__What the task requires__.
Each record must be retyped in full. No character may differ.

__Available data__.
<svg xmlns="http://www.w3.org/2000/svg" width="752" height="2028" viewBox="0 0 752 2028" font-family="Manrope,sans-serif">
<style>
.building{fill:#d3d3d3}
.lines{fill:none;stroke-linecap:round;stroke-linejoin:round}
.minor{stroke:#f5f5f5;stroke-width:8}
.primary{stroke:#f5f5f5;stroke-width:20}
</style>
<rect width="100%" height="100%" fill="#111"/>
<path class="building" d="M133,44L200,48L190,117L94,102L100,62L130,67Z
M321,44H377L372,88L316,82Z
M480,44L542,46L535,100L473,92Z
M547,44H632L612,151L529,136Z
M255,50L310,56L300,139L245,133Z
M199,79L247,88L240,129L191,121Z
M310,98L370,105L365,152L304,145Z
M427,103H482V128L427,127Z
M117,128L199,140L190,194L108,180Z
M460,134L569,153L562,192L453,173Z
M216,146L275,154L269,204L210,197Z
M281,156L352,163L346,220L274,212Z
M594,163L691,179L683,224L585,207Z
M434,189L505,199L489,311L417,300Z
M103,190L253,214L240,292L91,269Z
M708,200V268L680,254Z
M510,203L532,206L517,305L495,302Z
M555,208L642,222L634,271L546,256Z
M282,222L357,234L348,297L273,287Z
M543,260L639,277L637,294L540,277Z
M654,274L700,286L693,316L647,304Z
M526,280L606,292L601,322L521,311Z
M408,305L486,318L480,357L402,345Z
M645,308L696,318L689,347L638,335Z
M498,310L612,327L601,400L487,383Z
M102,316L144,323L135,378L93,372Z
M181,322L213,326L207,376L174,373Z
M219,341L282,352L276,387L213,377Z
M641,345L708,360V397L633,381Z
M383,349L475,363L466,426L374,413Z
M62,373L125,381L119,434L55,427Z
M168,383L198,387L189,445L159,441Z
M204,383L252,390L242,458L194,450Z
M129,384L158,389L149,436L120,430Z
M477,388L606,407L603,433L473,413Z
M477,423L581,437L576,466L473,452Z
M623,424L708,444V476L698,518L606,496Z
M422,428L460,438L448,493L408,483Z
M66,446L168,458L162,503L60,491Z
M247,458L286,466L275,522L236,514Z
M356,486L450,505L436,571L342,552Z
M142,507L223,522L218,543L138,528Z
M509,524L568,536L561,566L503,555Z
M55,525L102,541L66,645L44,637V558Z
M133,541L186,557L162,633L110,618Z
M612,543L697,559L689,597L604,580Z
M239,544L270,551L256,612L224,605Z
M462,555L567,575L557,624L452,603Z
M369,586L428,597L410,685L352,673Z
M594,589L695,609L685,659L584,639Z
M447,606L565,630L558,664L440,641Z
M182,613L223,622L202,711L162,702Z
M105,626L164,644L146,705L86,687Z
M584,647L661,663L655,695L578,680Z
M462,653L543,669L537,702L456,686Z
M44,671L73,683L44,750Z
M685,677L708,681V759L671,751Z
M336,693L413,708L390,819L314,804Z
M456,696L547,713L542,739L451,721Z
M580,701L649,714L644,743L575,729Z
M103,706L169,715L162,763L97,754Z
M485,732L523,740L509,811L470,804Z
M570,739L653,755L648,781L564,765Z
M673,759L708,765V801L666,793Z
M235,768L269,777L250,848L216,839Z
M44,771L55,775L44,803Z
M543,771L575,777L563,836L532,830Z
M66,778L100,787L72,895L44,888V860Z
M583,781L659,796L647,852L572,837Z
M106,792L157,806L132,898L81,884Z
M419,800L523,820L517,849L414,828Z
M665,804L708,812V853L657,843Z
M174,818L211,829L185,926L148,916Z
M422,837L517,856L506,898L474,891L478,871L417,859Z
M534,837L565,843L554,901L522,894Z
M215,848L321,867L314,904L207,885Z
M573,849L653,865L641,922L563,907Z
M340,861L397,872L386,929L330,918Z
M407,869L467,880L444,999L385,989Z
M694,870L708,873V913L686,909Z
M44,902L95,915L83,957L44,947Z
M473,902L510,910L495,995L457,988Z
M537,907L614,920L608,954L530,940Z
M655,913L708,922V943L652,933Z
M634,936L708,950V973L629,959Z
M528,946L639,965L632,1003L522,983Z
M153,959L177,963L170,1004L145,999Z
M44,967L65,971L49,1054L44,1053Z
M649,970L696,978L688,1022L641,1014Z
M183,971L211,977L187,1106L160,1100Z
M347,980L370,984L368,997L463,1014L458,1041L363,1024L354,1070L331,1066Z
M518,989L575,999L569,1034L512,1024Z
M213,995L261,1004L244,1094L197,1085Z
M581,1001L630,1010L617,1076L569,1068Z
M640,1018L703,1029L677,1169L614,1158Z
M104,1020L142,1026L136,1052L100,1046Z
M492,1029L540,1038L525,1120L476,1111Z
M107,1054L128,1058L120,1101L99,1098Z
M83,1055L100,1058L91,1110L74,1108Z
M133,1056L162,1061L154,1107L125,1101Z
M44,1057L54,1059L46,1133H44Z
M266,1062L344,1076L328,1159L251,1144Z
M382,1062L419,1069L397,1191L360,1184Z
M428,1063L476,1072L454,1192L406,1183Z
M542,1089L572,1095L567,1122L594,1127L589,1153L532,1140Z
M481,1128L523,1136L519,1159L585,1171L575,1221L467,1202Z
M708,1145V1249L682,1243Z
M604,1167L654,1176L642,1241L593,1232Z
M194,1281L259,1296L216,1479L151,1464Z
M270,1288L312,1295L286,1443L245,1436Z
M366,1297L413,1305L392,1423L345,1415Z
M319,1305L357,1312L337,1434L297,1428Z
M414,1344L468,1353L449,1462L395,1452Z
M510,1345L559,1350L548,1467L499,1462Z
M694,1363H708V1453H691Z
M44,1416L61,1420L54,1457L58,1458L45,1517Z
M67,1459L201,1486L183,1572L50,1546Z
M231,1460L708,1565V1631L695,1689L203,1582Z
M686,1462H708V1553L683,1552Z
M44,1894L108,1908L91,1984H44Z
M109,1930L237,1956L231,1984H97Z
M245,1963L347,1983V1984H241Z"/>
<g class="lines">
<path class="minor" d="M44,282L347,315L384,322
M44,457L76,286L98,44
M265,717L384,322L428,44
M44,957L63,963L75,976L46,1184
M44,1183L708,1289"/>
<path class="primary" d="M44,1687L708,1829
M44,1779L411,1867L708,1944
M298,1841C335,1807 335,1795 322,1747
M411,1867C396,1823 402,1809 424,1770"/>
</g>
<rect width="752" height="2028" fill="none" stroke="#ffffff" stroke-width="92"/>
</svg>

__Exercise solution__.
<svg xmlns="http://www.w3.org/2000/svg" width="752" height="2028" viewBox="0 0 752 2028" font-family="Manrope,sans-serif">
<style>
.building{fill:#d3d3d3}
.lines{fill:none;stroke-linecap:round;stroke-linejoin:round}
.minor{stroke:#f5f5f5;stroke-width:8}
.primary{stroke:#f5f5f5;stroke-width:20}
</style>
<rect width="100%" height="100%" fill="#111"/>
<path class="building" d="M133,44L200,48L190,117L94,102L100,62L130,67Z
M321,44H377L372,88L316,82Z
M480,44L542,46L535,100L473,92Z
M547,44H632L612,151L529,136Z
M255,50L310,56L300,139L245,133Z
M199,79L247,88L240,129L191,121Z
M310,98L370,105L365,152L304,145Z
M427,103H482V128L427,127Z
M117,128L199,140L190,194L108,180Z
M460,134L569,153L562,192L453,173Z
M216,146L275,154L269,204L210,197Z
M281,156L352,163L346,220L274,212Z
M594,163L691,179L683,224L585,207Z
M434,189L505,199L489,311L417,300Z
M103,190L253,214L240,292L91,269Z
M708,200V268L680,254Z
M510,203L532,206L517,305L495,302Z
M555,208L642,222L634,271L546,256Z
M282,222L357,234L348,297L273,287Z
M543,260L639,277L637,294L540,277Z
M654,274L700,286L693,316L647,304Z
M526,280L606,292L601,322L521,311Z
M408,305L486,318L480,357L402,345Z
M645,308L696,318L689,347L638,335Z
M498,310L612,327L601,400L487,383Z
M102,316L144,323L135,378L93,372Z
M181,322L213,326L207,376L174,373Z
M219,341L282,352L276,387L213,377Z
M641,345L708,360V397L633,381Z
M383,349L475,363L466,426L374,413Z
M62,373L125,381L119,434L55,427Z
M168,383L198,387L189,445L159,441Z
M204,383L252,390L242,458L194,450Z
M129,384L158,389L149,436L120,430Z
M477,388L606,407L603,433L473,413Z
M477,423L581,437L576,466L473,452Z
M623,424L708,444V476L698,518L606,496Z
M422,428L460,438L448,493L408,483Z
M66,446L168,458L162,503L60,491Z
M247,458L286,466L275,522L236,514Z
M356,486L450,505L436,571L342,552Z
M142,507L223,522L218,543L138,528Z
M509,524L568,536L561,566L503,555Z
M55,525L102,541L66,645L44,637V558Z
M133,541L186,557L162,633L110,618Z
M612,543L697,559L689,597L604,580Z
M239,544L270,551L256,612L224,605Z
M462,555L567,575L557,624L452,603Z
M369,586L428,597L410,685L352,673Z
M594,589L695,609L685,659L584,639Z
M447,606L565,630L558,664L440,641Z
M182,613L223,622L202,711L162,702Z
M105,626L164,644L146,705L86,687Z
M584,647L661,663L655,695L578,680Z
M462,653L543,669L537,702L456,686Z
M44,671L73,683L44,750Z
M685,677L708,681V759L671,751Z
M336,693L413,708L390,819L314,804Z
M456,696L547,713L542,739L451,721Z
M580,701L649,714L644,743L575,729Z
M103,706L169,715L162,763L97,754Z
M485,732L523,740L509,811L470,804Z
M570,739L653,755L648,781L564,765Z
M673,759L708,765V801L666,793Z
M235,768L269,777L250,848L216,839Z
M44,771L55,775L44,803Z
M543,771L575,777L563,836L532,830Z
M66,778L100,787L72,895L44,888V860Z
M583,781L659,796L647,852L572,837Z
M106,792L157,806L132,898L81,884Z
M419,800L523,820L517,849L414,828Z
M665,804L708,812V853L657,843Z
M174,818L211,829L185,926L148,916Z
M422,837L517,856L506,898L474,891L478,871L417,859Z
M534,837L565,843L554,901L522,894Z
M215,848L321,867L314,904L207,885Z
M573,849L653,865L641,922L563,907Z
M340,861L397,872L386,929L330,918Z
M407,869L467,880L444,999L385,989Z
M694,870L708,873V913L686,909Z
M44,902L95,915L83,957L44,947Z
M473,902L510,910L495,995L457,988Z
M537,907L614,920L608,954L530,940Z
M655,913L708,922V943L652,933Z
M634,936L708,950V973L629,959Z
M528,946L639,965L632,1003L522,983Z
M153,959L177,963L170,1004L145,999Z
M44,967L65,971L49,1054L44,1053Z
M649,970L696,978L688,1022L641,1014Z
M183,971L211,977L187,1106L160,1100Z
M347,980L370,984L368,997L463,1014L458,1041L363,1024L354,1070L331,1066Z
M518,989L575,999L569,1034L512,1024Z
M213,995L261,1004L244,1094L197,1085Z
M581,1001L630,1010L617,1076L569,1068Z
M640,1018L703,1029L677,1169L614,1158Z
M104,1020L142,1026L136,1052L100,1046Z
M492,1029L540,1038L525,1120L476,1111Z
M107,1054L128,1058L120,1101L99,1098Z
M83,1055L100,1058L91,1110L74,1108Z
M133,1056L162,1061L154,1107L125,1101Z
M44,1057L54,1059L46,1133H44Z
M266,1062L344,1076L328,1159L251,1144Z
M382,1062L419,1069L397,1191L360,1184Z
M428,1063L476,1072L454,1192L406,1183Z
M542,1089L572,1095L567,1122L594,1127L589,1153L532,1140Z
M481,1128L523,1136L519,1159L585,1171L575,1221L467,1202Z
M708,1145V1249L682,1243Z
M604,1167L654,1176L642,1241L593,1232Z
M194,1281L259,1296L216,1479L151,1464Z
M270,1288L312,1295L286,1443L245,1436Z
M366,1297L413,1305L392,1423L345,1415Z
M319,1305L357,1312L337,1434L297,1428Z
M414,1344L468,1353L449,1462L395,1452Z
M510,1345L559,1350L548,1467L499,1462Z
M694,1363H708V1453H691Z
M44,1416L61,1420L54,1457L58,1458L45,1517Z
M67,1459L201,1486L183,1572L50,1546Z
M231,1460L708,1565V1631L695,1689L203,1582Z
M686,1462H708V1553L683,1552Z
M44,1894L108,1908L91,1984H44Z
M109,1930L237,1956L231,1984H97Z
M245,1963L347,1983V1984H241Z"/>
<g class="lines">
<path class="minor" d="M44,282L347,315L384,322
M44,457L76,286L98,44
M265,717L384,322L428,44
M44,957L63,963L75,976L46,1184
M44,1183L708,1289"/>
<path class="primary" d="M44,1687L708,1829
M44,1779L411,1867L708,1944
M298,1841C335,1807 335,1795 322,1747
M411,1867C396,1823 402,1809 424,1770"/>
</g>
<rect width="752" height="2028" fill="none" stroke="#ffffff" stroke-width="92"/>
</svg>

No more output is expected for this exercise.